バイブス人類学 第4回

地獄のなかで宝探し

長井優希乃

ミナクシの悪ふざけ

夜ご飯は、マンジュリの娘たち、ミナクシとラヴィーナと一緒に作ることが多かった。ロティの作り方をミナクシに教えてもらいながら焼いたり、トマトを切ったり、ある時はサグ(ほうれん草)を、杵と臼のようなもので潰したり。料理ができた時に、このロティはユキノが焼いたんだよ!とミナクシがいうと、みんな大げさに褒めてくれる。

「ユキノはこれで完璧にインド人だ!こんなロティを焼けるんだから!」

ある夜、家でミナクシと料理をしていた。この日はやたらミナクシのテンションが高い。ラヴィーナ曰く、ミナクシは好きな人や仲のいい人に、激し目の身体接触を試みがちなのだそうだ。確かに彼女はテンションが高い時は、ふざけて叩いたり、レスリングを仕掛けてくるから、納得だ。

横並びで一緒に玉ねぎを切っていると、ミナクシがいきなり、爆笑しながら、「お前を殺してやる!」と言って、ふざけて包丁で刺してこようとした。笑っているしふざけているのは一目瞭然なのだが、完全に悪ふざけだ。「包丁は本当にやめてほしい。マジで、やめて。それは本当に面白くない」と言うと、冷静に真顔で話す私を見てミナクシは余計面白くなってしまったようだ。ミナクシはまた爆笑しながら、「お前を殺してやる!」と言って私に包丁を向けて、刺す真似をした。すると、勢いがつきすぎたのか、その包丁の先端が私の前太ももにズンッと当たった。「ぎゃ!」と私は叫んだ。ミナクシはびっくりして、「ごめん!ごめん!」と言った。幸い、厚手の服を着ていたので刺さってはいなかった。しかし、悪ふざけが過ぎる。こんなの、小学生の時とかにやってコテンパンに怒られる類の悪ふざけじゃないか。激辛料理で心身ともに堪えていたので、ただただ笑って済ますことができず、気分が落ち込んだ。ああ、疲れた。全部疲れた。全てが過剰だ。なにもかも、過剰で、濃厚で、意味不明だ。理解が、できない。

ああ、一人になりたい――。身体も、精神も、疲れていた。

 

(2015年11月1日撮影 ロティを焼く私とマンジュリ。このキッチンで事件は起こった)

(2015年11月3日撮影 料理をするミナクシ)

 

マンジュリのぐちゃぐちゃなメヘンディ

 

身体がつらいと、精神にも余裕がなくなってくる。

### 抜粋データ
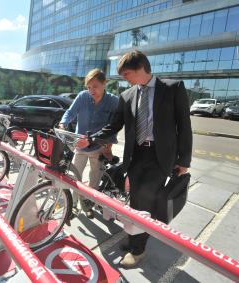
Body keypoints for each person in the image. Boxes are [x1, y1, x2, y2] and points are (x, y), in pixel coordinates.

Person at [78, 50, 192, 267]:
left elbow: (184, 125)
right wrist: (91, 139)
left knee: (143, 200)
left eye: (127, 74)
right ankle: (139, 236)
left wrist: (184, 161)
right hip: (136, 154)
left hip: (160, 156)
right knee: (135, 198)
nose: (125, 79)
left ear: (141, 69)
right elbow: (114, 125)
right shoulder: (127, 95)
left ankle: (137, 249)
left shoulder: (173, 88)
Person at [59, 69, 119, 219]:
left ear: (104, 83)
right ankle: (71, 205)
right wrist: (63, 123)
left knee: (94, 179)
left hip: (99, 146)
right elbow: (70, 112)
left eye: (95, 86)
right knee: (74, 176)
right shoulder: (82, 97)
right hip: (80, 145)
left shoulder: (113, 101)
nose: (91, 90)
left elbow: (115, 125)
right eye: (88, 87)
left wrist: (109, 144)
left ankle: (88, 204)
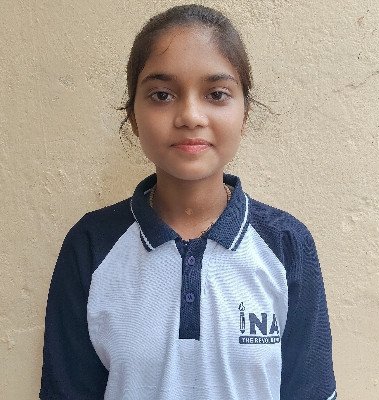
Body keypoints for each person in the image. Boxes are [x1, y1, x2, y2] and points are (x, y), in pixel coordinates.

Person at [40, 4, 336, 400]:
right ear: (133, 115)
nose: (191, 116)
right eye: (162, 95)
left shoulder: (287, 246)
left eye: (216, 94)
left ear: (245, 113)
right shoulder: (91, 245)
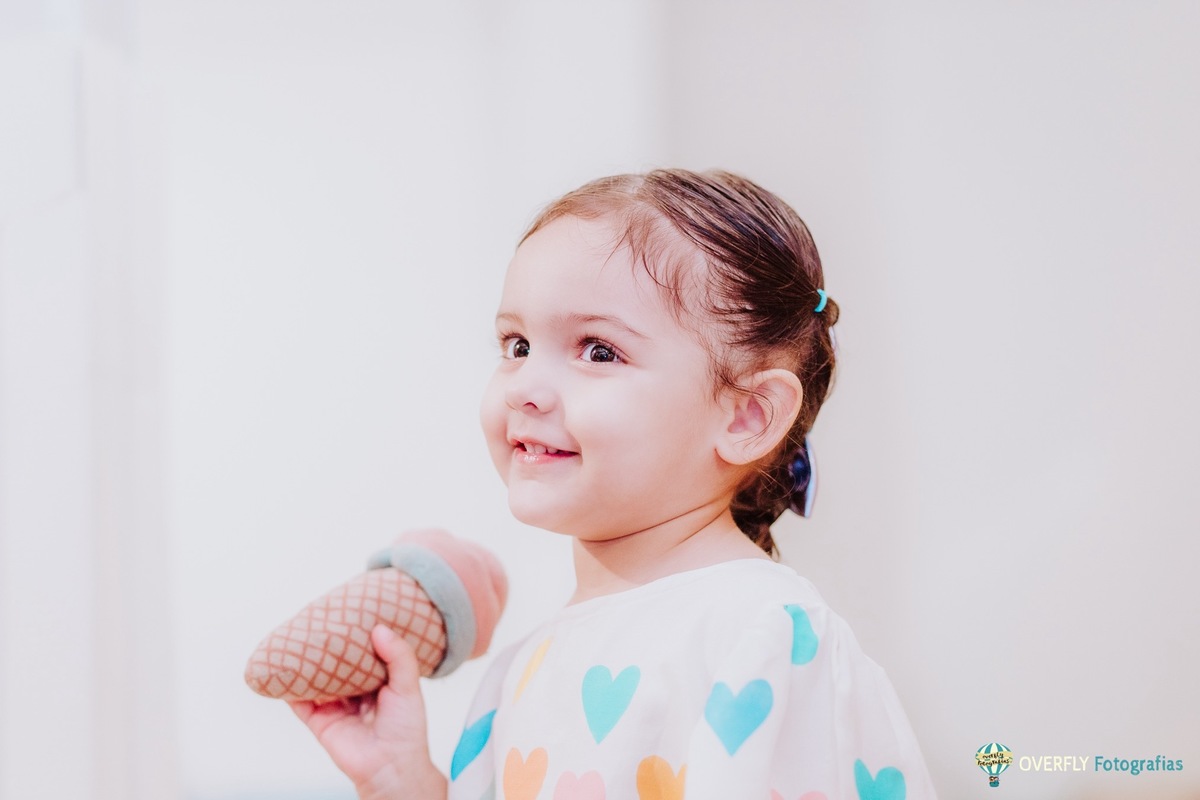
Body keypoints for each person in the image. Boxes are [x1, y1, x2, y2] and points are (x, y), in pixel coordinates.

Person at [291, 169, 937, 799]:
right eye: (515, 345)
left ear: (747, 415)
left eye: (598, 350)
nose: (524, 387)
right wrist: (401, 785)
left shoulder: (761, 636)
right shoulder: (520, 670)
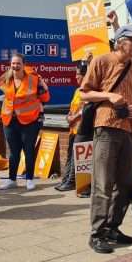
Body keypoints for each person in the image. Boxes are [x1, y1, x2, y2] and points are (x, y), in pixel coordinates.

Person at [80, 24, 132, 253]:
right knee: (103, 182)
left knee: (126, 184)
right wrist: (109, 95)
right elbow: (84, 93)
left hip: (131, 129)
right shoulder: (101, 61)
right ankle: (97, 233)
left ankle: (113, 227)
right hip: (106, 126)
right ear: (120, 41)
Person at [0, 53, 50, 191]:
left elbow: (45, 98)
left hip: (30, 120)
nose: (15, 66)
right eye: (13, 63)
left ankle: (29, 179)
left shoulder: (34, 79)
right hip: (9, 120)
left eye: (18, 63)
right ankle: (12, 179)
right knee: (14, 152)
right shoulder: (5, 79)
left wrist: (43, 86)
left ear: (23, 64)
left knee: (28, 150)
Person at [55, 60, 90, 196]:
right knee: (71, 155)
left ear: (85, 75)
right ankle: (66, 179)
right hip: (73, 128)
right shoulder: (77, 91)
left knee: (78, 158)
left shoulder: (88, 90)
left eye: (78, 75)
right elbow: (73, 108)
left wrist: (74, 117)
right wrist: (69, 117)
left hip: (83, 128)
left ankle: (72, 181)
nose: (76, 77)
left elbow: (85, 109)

### 設問
- a) 課題文の「夜ご飯は、マンジュリの娘たち」から「みんな大げさに褒めてくれる。」までを、一字も変えずに書き写せ。
- b) 課題文で、夜ご飯を一緒に作ることが多かった相手は誰か。

### 解答
- a)
夜ご飯は、マンジュリの娘たち、ミナクシとラヴィーナと一緒に作ることが多かった。ロティの作り方をミナクシに教えてもらいながら焼いたり、トマトを切ったり、ある時はサグ(ほうれん草)を、杵と臼のようなもので潰したり。料理ができた時に、このロティはユキノが焼いたんだよ!とミナクシがいうと、みんな大げさに褒めてくれる。

- b) マンジュリの娘たち、ミナクシとラヴィーナ。